By Amy Amatangelo
Time changes when you become a parent.
Or at least it did for me.
I’m not talking about how fast the years go by, which, of course, they do. I look at pictures of my daughter from last Christmas and I cannot believe how much she has changed in the past year. And how it doesn’t seem like it’s been 12 months since I was last stressing about preparing for Christmas.

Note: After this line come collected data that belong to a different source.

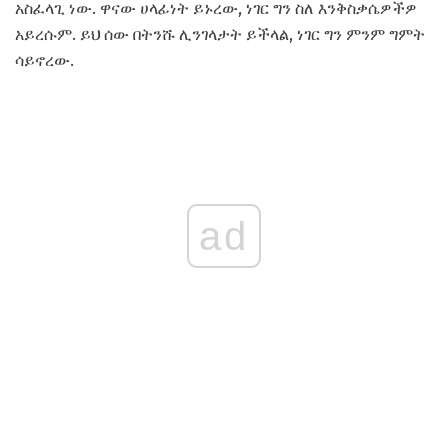
አስፈላጊ ነው. ዋናው ሀላፊነት ይኑረው, ነገር ግን ስለ እንቅስቃሴዎችዎ
አይረሱም. ይህ ሰው በትንሹ ሊንገላታት ይችላል, ነገር ግን ምንም ግምት
ሳይኖረው.
ad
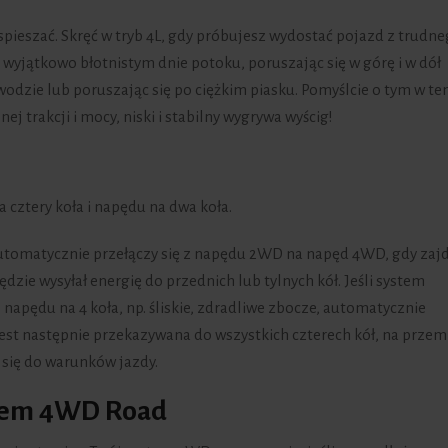
yspieszać. Skręć w tryb 4L, gdy próbujesz wydostać pojazd z trudn
o wyjątkowo błotnistym dnie potoku, poruszając się w górę i w dół
wodzie lub poruszając się po ciężkim piasku. Pomyślcie o tym w te
 trakcji i mocy, niski i stabilny wygrywa wyścig!
cztery koła i napędu na dwa koła.
utomatycznie przełączy się z napędu 2WD na napęd 4WD, gdy zaj
zie wysyłał energię do przednich lub tylnych kół. Jeśli system
apędu na 4 koła, np. śliskie, zdradliwe zbocze, automatycznie
 jest następnie przekazywana do wszystkich czterech kół, na przem
ć się do warunków jazdy.
ędem 4WD Road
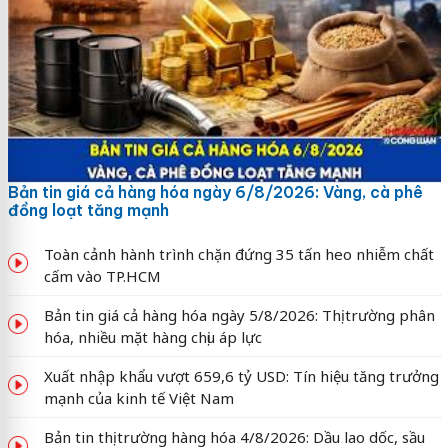
Bản tin giá cả hàng hóa ngày 6/8/2026: Vàng, cà phê
đồng loạt tăng mạnh
Toàn cảnh hành trình chặn đứng 35 tấn heo nhiễm chất
cấm vào TP.HCM
Bản tin giá cả hàng hóa ngày 5/8/2026: Thị trường phân
hóa, nhiều mặt hàng chịu áp lực
Xuất nhập khẩu vượt 659,6 tỷ USD: Tín hiệu tăng trưởng
mạnh của kinh tế Việt Nam
Bản tin thị trường hàng hóa 4/8/2026: Dầu lao dốc, sầu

I’m talking about the other cliché about parenthood – the years are fast but the days are long. For me, the perspective shift on time happened while I was pregnant. Before I became pregnant if I heard about someone having a miscarriage, I thought it was very sad and felt a great deal of sympathy for the parents. But it wasn’t until I became pregnant myself that I really understood how long six, eight, ten or 12 weeks of pregnancy truly is. That those are weeks full of hopes and plans and dreams for your unborn child. Weeks of reading pregnancy books and getting weekly email updates. Weeks of sharing the news with family and friends. While I was blessed to have a healthy pregnancy, I understood the pain of those who have miscarried more acutely.

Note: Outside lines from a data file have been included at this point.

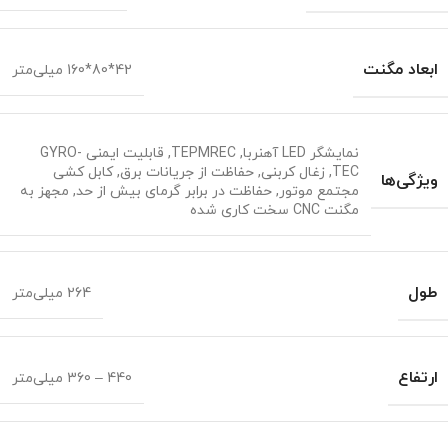
ابعاد مگنت
42*80*160 میلی‌متر
نمایشگر LED آهنربا
,
TEPMREC
,
قابلیت ایمنی GYRO-
TEC
,
زغال کربنی
,
حفاظت از جریانات برق
,
کابل کشی
ویژگی‌ها
مجتمع موتور
,
حفاظت در برابر گرمای بیش از حد
,
مجهز به
مگنت CNC سخت کاری شده
طول
264 میلی‌متر
ارتفاع
440 – 360 میلی‌متر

And when I think about the tragedy in Newtown, I think not only of the birthdays, graduations, and weddings those beautiful children had ahead of them. I think of how many diaper changes, baths and bedtime routines happen in six or seven years. How many jars of food are spoon fed. How many books are read. How many teeth are brushed. How many loads of laundry are done. How many songs are sung. How many nights are spent up with a sick child. How many milestones are celebrated. How many family vacations are taken. How many smiles are smiled. I think about all the parental worry that can happen in six or seven years. Will she ever toilet train? Is he eating right? Am I picking the right preschool?
So much life happens in six or seven years. It is way too short amount of time to parent a child. But it also a long time to be someone’s parent. I think about this and it tears me to my very core as I grieve for the parents of the Newtown victims and any parent who has lost a child.